Public and private partnerships is the obvious way to go,” says Golden. “The Vancouver Olympics, the $1.9 billion Canada Line in Vancouver and the$600 million dollar upgrade of the Sea-to-Sky in Whistler are examples of partnerships developed through foreign partnerships.”
Other examples of FDI include the recent takeover of Canada’s Viterra Inc., which attracted Switzerland’s Glencore International, the world’s biggest commodities trader, at $6.1-billion.
Asked why Canada is in a great position to attract FDI, Wilding says there are many reasons. “[We have] a strong natural resource sector, [our] regional centres are anchored by strong industry sectors, and importantly these centres have diverse population bases.”
These regional centres, Wilding adds, “are supported by a quality of life that, according to the Board’s annual benchmarking report, rank highly compared to other global centres.”
Attracting foreign investors to Canada leads to higher productivity and enhanced global competitiveness. It can also translate into increased exports and employment. All this contributes to a growing Canadian economy.
“New capital investment supports the growth of start-up companies, and helps existing companies to flourish [creating] jobs and opportunities for Canadians,” says Wilding. “Investment also supports research and development, providing Canadian firms with new opportunities to innovate.”

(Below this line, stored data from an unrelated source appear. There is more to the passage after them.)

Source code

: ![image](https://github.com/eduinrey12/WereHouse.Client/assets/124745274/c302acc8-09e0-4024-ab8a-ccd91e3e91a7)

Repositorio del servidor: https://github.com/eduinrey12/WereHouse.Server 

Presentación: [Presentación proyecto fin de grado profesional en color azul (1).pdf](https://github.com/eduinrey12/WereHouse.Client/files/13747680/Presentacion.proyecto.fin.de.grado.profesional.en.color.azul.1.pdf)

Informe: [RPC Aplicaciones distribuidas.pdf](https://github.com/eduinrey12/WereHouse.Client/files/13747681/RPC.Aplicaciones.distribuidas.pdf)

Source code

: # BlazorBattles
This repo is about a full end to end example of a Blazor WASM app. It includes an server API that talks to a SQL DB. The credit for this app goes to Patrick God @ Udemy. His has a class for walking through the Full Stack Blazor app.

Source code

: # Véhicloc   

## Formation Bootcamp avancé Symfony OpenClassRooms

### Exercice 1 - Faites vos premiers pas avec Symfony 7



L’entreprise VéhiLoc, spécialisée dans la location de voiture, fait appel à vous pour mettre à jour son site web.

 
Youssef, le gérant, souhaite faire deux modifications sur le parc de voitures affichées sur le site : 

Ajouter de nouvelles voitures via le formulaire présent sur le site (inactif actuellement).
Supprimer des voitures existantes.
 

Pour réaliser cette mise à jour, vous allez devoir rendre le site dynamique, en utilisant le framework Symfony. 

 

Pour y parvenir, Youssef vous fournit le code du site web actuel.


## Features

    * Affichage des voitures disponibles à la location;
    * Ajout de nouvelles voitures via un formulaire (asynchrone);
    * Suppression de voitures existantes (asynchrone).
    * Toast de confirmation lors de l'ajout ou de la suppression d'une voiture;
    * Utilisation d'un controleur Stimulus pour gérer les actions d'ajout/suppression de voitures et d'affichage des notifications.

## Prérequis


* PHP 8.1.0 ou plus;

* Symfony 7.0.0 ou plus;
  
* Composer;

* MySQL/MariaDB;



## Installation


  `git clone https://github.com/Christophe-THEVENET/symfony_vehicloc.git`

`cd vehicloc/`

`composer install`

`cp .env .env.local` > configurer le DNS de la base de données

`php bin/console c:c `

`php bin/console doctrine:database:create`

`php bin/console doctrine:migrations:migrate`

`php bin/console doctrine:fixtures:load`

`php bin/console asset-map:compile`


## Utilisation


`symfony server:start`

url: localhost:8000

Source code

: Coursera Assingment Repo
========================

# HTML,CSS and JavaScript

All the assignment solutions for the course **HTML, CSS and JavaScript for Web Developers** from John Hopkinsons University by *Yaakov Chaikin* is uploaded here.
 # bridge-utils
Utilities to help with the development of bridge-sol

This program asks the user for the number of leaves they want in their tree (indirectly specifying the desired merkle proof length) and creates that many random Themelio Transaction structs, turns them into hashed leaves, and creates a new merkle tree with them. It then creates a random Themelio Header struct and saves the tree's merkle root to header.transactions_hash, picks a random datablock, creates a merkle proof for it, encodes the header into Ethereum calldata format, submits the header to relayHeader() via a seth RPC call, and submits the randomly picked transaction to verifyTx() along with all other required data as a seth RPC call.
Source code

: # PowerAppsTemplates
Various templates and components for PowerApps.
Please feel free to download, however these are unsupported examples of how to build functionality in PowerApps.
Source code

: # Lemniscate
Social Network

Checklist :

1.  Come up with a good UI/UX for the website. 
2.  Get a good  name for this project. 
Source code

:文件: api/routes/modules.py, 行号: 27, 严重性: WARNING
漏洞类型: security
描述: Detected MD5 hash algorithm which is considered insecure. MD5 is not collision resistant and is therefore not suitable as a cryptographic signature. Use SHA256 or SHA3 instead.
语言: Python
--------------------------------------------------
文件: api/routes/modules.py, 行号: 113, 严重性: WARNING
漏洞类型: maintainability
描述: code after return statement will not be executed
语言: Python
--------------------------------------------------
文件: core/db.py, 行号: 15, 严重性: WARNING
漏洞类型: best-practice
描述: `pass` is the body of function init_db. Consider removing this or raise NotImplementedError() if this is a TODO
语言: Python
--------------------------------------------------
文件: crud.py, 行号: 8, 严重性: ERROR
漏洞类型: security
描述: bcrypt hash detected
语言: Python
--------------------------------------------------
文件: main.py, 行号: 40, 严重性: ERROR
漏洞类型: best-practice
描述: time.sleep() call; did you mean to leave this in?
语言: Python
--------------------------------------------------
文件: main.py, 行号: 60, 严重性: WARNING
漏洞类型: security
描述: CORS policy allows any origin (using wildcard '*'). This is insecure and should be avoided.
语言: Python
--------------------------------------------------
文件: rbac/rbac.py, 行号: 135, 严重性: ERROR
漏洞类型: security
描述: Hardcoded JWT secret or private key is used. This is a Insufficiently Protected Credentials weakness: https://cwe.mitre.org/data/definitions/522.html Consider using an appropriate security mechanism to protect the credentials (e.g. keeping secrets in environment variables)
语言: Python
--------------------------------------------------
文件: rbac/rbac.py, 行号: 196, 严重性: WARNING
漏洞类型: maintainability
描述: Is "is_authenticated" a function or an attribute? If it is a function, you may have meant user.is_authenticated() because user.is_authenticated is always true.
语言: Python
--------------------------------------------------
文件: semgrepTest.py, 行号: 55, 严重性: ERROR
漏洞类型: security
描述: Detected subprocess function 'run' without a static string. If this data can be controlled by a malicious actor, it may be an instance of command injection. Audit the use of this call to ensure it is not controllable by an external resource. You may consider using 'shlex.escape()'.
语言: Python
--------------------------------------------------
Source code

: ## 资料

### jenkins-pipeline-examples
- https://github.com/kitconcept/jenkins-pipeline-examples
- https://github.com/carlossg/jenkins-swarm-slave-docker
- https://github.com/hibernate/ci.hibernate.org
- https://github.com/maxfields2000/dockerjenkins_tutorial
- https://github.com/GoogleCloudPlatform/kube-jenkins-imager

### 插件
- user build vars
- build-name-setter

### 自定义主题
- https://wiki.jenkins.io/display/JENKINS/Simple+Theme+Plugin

Golden agrees. “As a country, for the longest time we were skittish in terms of foreign investment. In the past decade, however, we have seen that foreign investment brings many benefits to Canada.”
These benefits are being seen across the board, especially in terms of trade. “As a working professional in the financial industry, and having had the opportunity to travel often, I believe that foreign investment in Canada is a step in the right direction,” says Constance Lo, an international trader at W.D Latimer Co. Ltd. in Toronto. “If we want Canada to continue being a prosperous country we need to develop our domestic industries and remain self-sufficient.”
“The idea that we should be favouring or wanting only domestic companies,” says Golden, “that’s now changing.”
“It is an interesting paradox,” Lo adds, “because while you want investment so that industries such as the mining and energy sector flourish, you don’t want them being controlled by foreign interests.”
Fostered by what she calls a “business-friendly government,” Cooper is impressed with the growing foreign entrepreneurial spirit.
“It’s been accelerating and we know that Canada is a safe haven. We have a very strong government sector [and] a very strong banking sector,” she says.
Encouraging more foreigners to invest in our infrastructure, resources and businesses will only increase our strength and our global competitive advantage.
“All these things are very positive,” Cooper continues. “If anything, I would urge the programs we have to allow [FDI] into the country, and eliminate the bottleneck to step up the processing.”